On Sat, 25 Dec 2004, Andrea Arcangeli wrote:
> On Fri, Dec 24, 2004 at 05:12:32PM -0500, Rik van Riel wrote:
>> The process 'dd', and all the other processes, live in
>> the highmem zone, which has 2.5GB of memory free. Now
>> tell me again why you think the swap token has any
>> relevance to those 950MB of pagecache that is filling
>> up lowmem ?
>
> If 2.5G of ram is really free, then how can the oom killer be invoked in
> the first place? If that happens it means you're under a lowmem
> shortage, something you apparently ruled out when you said
> lowmem_reserve couldn't help your workload.

Let me explain a 3rd time:

1) run dd if=/dev/zero of=/dev/hdaN on a system with 4GB RAM

2) the pagecache mapping for /dev/hdaN can only come from
    lowmem, of which we have roughly 900MB

3) the dirty_limit is 40% of 4GB, or roughly 1.6GB - the dd
    from (1) will not throttle itself at all, but will just
    fill up lowmem without limitation

4) any memory that could be affected by the swap token (process
    text, data, stack, ...) is allocated with __GFP_HIGHMEM, so
    that all lives in the highmem zone with 2.5GB free

5) since dd is not being paged out at all, and can dirty memory
    without limit, the VM gets backed into a corner and will
    trigger an OOM kill - even though most of lowmem is simply
    dirty page cache

6) an unpatched 2.6.10-rc kernel will OOM kill in minutes on
    a test system here

6) Andrew's total_pages patch, marcelo's vm-writeout-throttle patch
    and my two patches improve the situation a lot, and the OOM kill
    takes a day or so to be triggered

If you have any more questions as to why the bug happens, don't
hesitate to ask and I'll explain you why this problem happens.

-- 
"Debugging is twice as hard as writing the code in the first place.
Therefore, if you write the code as cleverly as possible, you are,
by definition, not smart enough to debug it." - Brian W. Kernighan

^ permalink raw reply	[flat|nested] 27+ messages in thread

* Re: [PATCH][1/2] adjust dirty threshold for lowmem-only mappings
  2004-12-25 17:59               ` Rik van Riel
@ 2004-12-25 18:36                 ` Andrea Arcangeli
  2004-12-25 19:07                 ` William Lee Irwin III
  1 sibling, 0 replies; 27+ messages in thread
From: Andrea Arcangeli @ 2004-12-25 18:36 UTC (permalink / raw)
  To: Rik van Riel; +Cc: Andrew Morton, linux-kernel, Robert_Hentosh, Con Kolivas

On Sat, Dec 25, 2004 at 12:59:10PM -0500, Rik van Riel wrote:
> 4) any memory that could be affected by the swap token (process
>    text, data, stack, ...) is allocated with __GFP_HIGHMEM, so
>    that all lives in the highmem zone with 2.5GB free
> 5) since dd is not being paged out at all, and can dirty memory
>    without limit, the VM gets backed into a corner and will
>    trigger an OOM kill - even though most of lowmem is simply
>    dirty page cache

This shouldn't happen of course, and it's a bit hard to see how can it
work fine for 23 hours and break at the 24th hour since it's quite a
repetitive algorithm. (sure it could be a race or the algorithm being
very fragile, but I can't reproduce problems here)

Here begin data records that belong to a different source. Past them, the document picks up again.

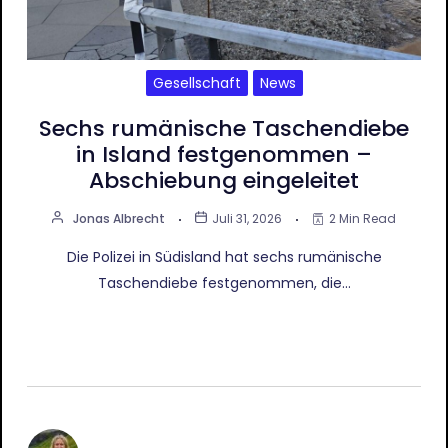
Gesellschaft
News
Sechs rumänische Taschendiebe
in Island festgenommen –
Abschiebung eingeleitet
Jonas Albrecht
Juli 31, 2026
2 Min Read
Die Polizei in Südisland hat sechs rumänische
Taschendiebe festgenommen, die…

Plus doing cp /dev/zero . should be even worse since it also fills up
the highmem.

Are you sure cron isn't spawning something big?

Anyway my point is that swap-token is _proven_ to trigger suprious oom
kills, so if you could just reproduce once with Con's patch applied and
default sysctl value, then you would provide the proof it's unrelated.

I agree with your reasoning, I think you're right, but I'd like to be
sure we're not missing something. There are definitely other reports
where the ignore-token patch wasn't enough and Con's patch fixed it.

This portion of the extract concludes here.